Malaysian food has been influenced by various cultures around the world, especially the three main ethnic groups in Malaysia – Malays, Chinese and Indians. Some dishes are very similar to the ones you find in Thailand but they have their own distinct flavours. Here are a few to try out the next time you are in Malaysia.
Nasi Lemak – Referred to as their national dish, this is rice cooked in coconut milk and served with fried anchovies, peanuts, hard boiled eggs, cucumber and a spicy chilli paste called sambal. Traditionally it comes wrapped in banana leaf. When you open the green pocket, you will be greeted with the pleasant coconut aroma. For a more expensive version of this dish, you will also get a piece of fried chicken.
Satay – grilled marinated meat or chicken with a special peanut sauce and cucumber. Very similar to the ones in Thailand but there is no pork variety.
Bak Kut Teh – a pork ribs soup cooked with herbs, garlic and soy sauce for many hours. Traditionally eaten by hard working Chinese working on the wharfs at Port Klang, this soup is believed to be good for health.

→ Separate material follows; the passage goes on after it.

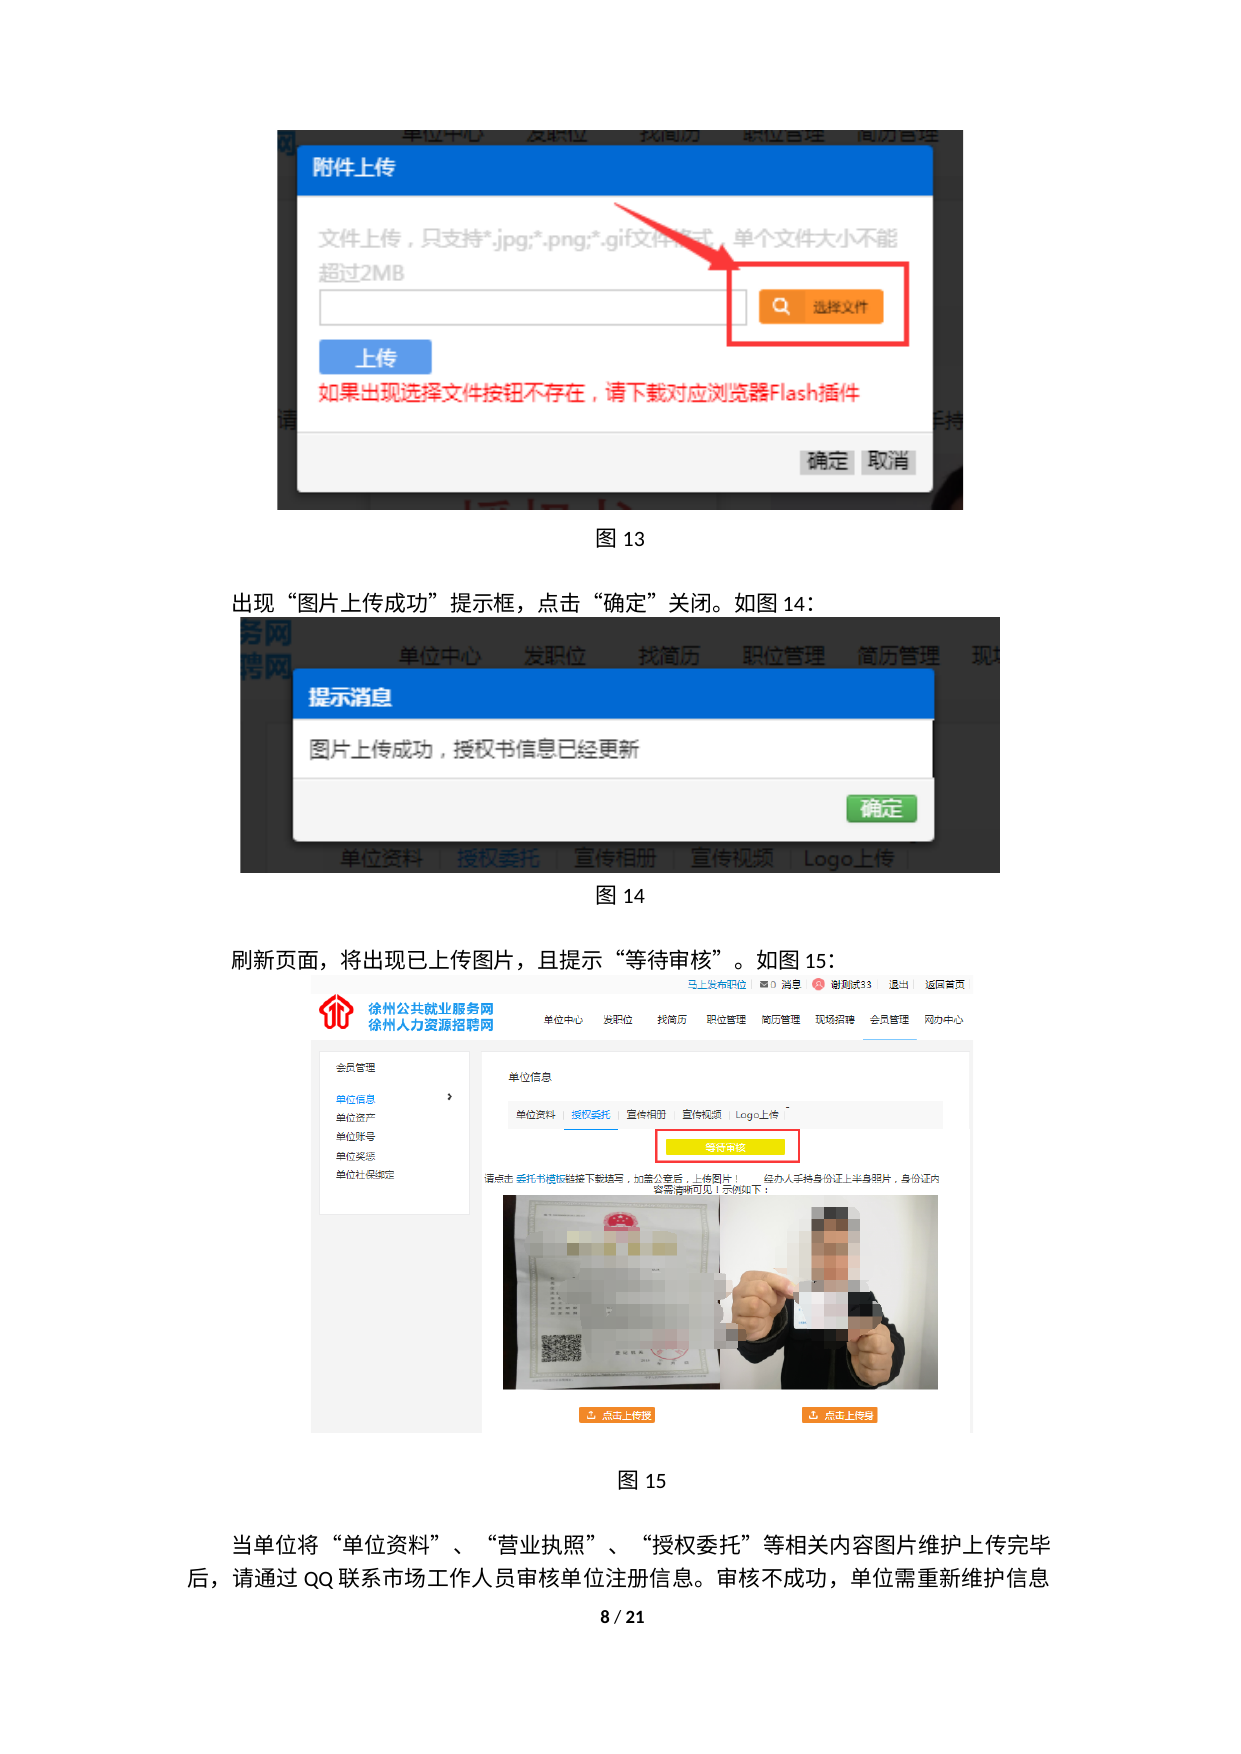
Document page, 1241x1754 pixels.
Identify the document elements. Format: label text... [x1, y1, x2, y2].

Banana Leaf Rice – Southern Indian cuisine, white rice served on banana leaf with an assortment of vegetables, curry, fried meat or fish and papadum (thin, crisp Indian chips). This is quite a fun experience! You can choose your own fish, squid or chicken to be deep fried and sample various curries. The locals eat this with bare hands so follow them and get messy! I tried the one call Raju’s at Jalan Gasing and the food was quite nice with open-air seatings. Click here for map and address.

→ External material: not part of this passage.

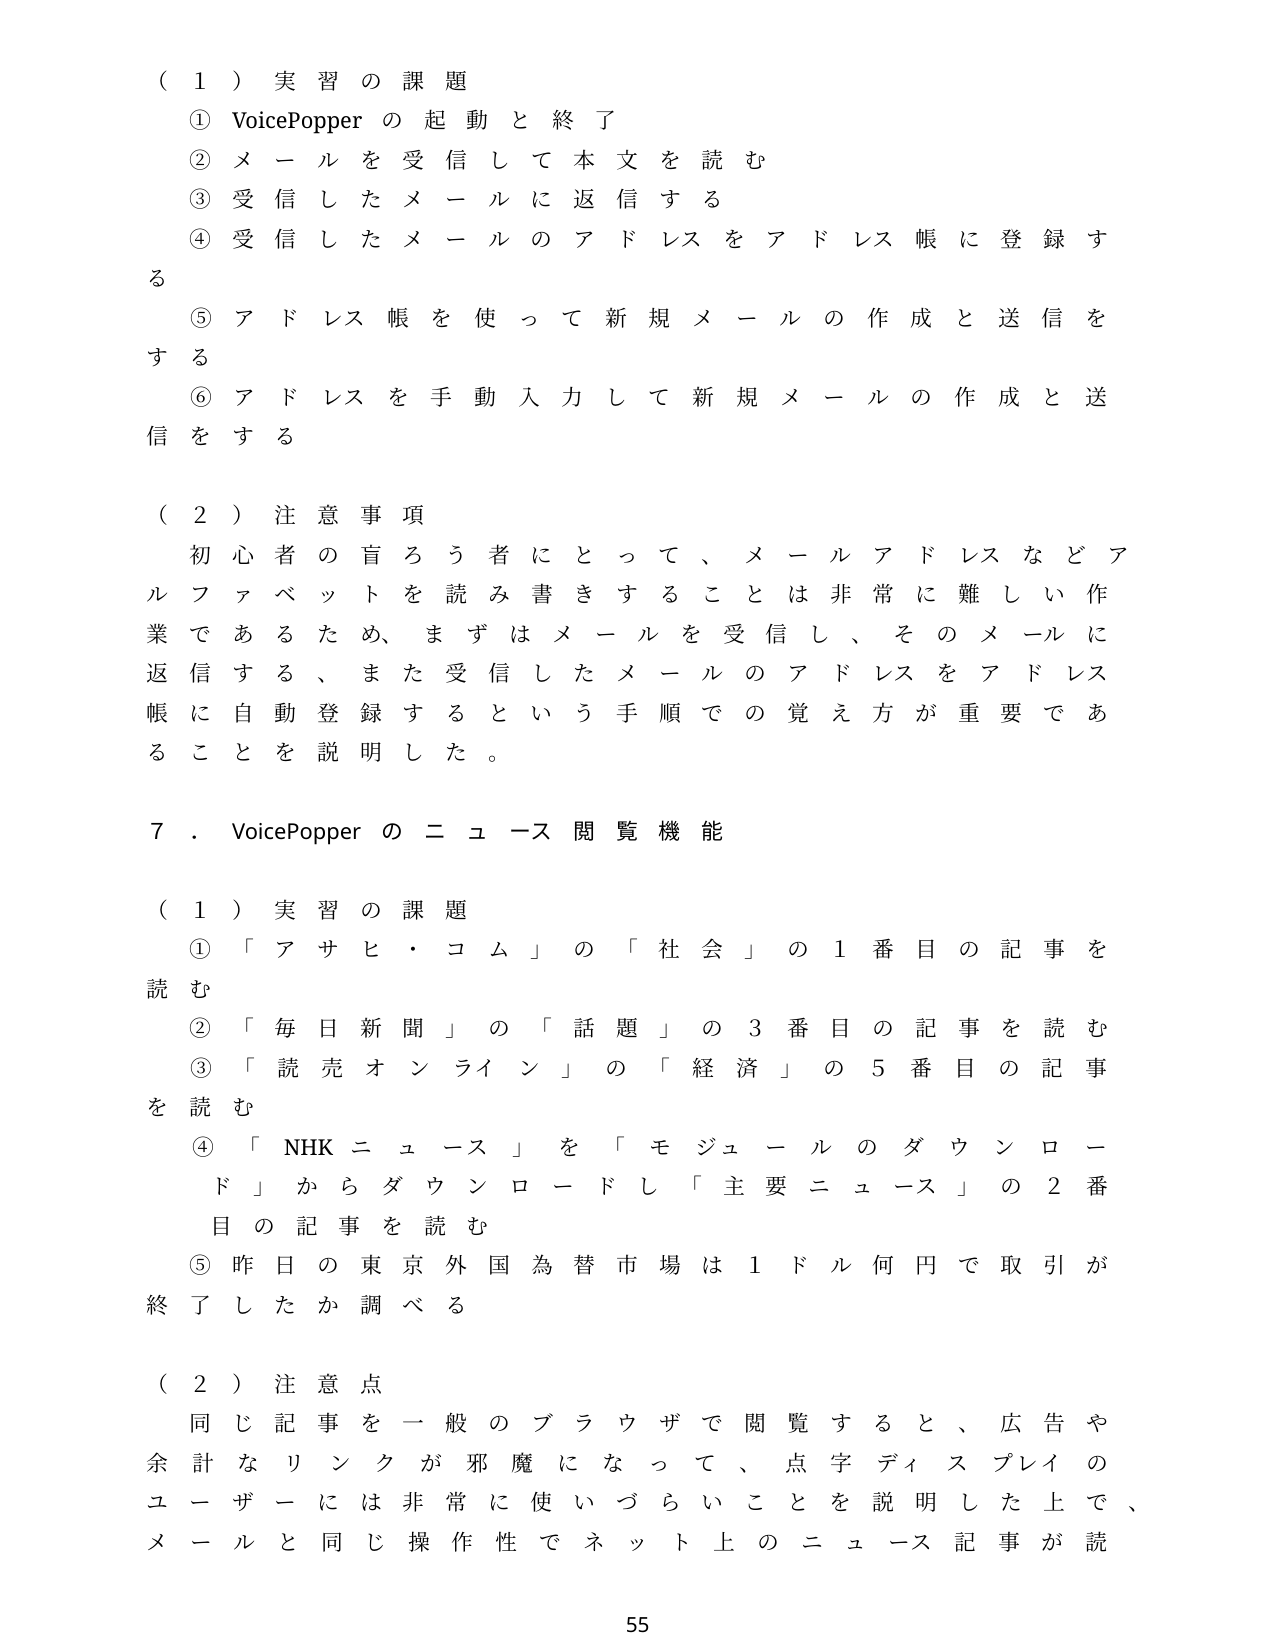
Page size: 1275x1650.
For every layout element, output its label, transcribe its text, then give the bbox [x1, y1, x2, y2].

Rojak – a fruit salad with a topping of sweet thick dark prawn paste, grounded peanuts and some yau cha kwai (Chinese fried donut). The Penang version is particularly popular. Not exactly the fruit salad you imagine. Tell them to put in less sauce for a healthier version.
Kaya Toast – breakfast food. Kaya (sweet coconut and egg jam) on white toast : ) Kaya can come in normal flavor (orange color) or pandan flavor (green color). Traditionally served with a cup of local coffee/tea and soft-boiled eggs in soy sauce and ground white pepper.

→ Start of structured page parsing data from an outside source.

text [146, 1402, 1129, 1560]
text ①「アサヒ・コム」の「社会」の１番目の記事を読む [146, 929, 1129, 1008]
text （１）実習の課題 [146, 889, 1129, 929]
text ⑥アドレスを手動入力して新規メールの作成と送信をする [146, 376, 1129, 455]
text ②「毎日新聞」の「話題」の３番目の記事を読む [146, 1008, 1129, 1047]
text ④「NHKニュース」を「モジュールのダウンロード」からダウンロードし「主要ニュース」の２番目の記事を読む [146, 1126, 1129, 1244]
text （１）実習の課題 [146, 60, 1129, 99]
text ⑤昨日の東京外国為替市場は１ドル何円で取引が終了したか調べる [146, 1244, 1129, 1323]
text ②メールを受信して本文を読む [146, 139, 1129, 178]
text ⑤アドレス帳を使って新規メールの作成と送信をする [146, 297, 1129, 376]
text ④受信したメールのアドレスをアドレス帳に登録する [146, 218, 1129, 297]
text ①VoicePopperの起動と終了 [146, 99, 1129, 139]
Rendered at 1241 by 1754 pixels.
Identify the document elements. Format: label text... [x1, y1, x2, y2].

Teh Tarik – My personal favourite, this is Indian milk tea made from black tea, condensed milk and evaporated milk. This is very similar to Thai iced tea but they use different kind of tea leaves. Can be enjoyed hot or iced and is commonly found in restaurants, stalls and kopi tiams. Order less sweet if you are watching your sugar!
Cendol – smooth green rice noodles in chilled coconut milk and coconut palm sugar, sometimes topped with sweet corn. This is ‘lod chong’ in Thailand.